Bracken modifies Kraken 2 results for a more acurate abundance estimate which is great but Bracken does not include the unclassified reads. For more a thorough analysis, this scripts incorporates the fraction of the metagenome that is not classified compared to what is classified. This is important since environmental samples are frequently >50% unclassified.
Therefore, this script has the option of accepting the Kraken reports that the Bracken reports were generated from. It will read the total number of unclassified reads from the Kraken report and adjust the "Fraction of Total Reads" reported by Bracken because this "Fraction of Total Reads" is only the fractional total of reads assigned to the "Level ID" specified (the unclassified reads are not counted). With this optional adjustment, our plots will show the fraction of total reads (including unclassified).
python Kraken-Bracken-plot.py -hInput files are all two column tab ("\t") separated files (tsv).
input file: List of Bracken report files, SampleName
-i, input_file_specificiations: This is a .txt file with one entry per line in the order you want. The output plot will follow the order in this file.
Example:
Path/to/BrackenFilename\tSampleA
Path/to/BrackenFilename\tSampleB
Path/to/BrackenFilename\tSampleC
optional input:
-k, kraken_file_specifications: This is a .txt file with one entry per line. The Sample names must match the input file sample neames and the Kraken files should correspond to those use for the Bracken files. The order of this file does not matter but I find it is easiest if the order is the same as the input file.
Example:
Path/to/KrakenFilename\tSampleA
Path/to/KrakenFilename\tSampleB
Path/to/KrakenFilename\tSampleC
-l, custom_legend_file: This is a .txt file with one entry per line of classification, color. The classification must match those used in the input file. The colors can be whatever you want. I prefer to use hex colors.
Example:
Alteromonadales\t#2ca25f
Sphingobacteriales\t#8856a7
Rickettsiales\t#43a2ca
output: stacked bar plots in vector pdf format. Publication ready.

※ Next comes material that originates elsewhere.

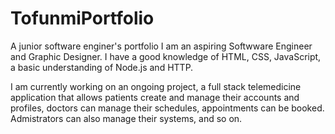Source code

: # TofunmiPortfolio
A junior software enginer's portfolio
I am an aspiring Softwware Engineer and Graphic Designer. I have a good knowledge of HTML, CSS, JavaScript, a basic understanding of Node.js and HTTP. 


I am currently working on an ongoing project, a full stack telemedicine application that allows patients create and manage their accounts and profiles, doctors can manage their schedules, appointments can be booked. Admistrators can also manage their systems, and so on.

Example batch processing scripts for an HPC running a slurm scheduler are
included for reference under sbatch/. Kraken and Bracken both rely on a
Kraken database which can be obtained by the tool directly via kraken2-build
as either a pre-built database or one created ad hoc by the user.
Requires:
- Python 3.6+
- Matplotlib
- Pandas
- Kraken2
- Bracken
Ref Links:
- https://ccb.jhu.edu/software/kraken2
- https://github.com/DerrickWood/kraken2
- https://ccb.jhu.edu/software/bracken
- https://github.com/jenniferlu717/Bracken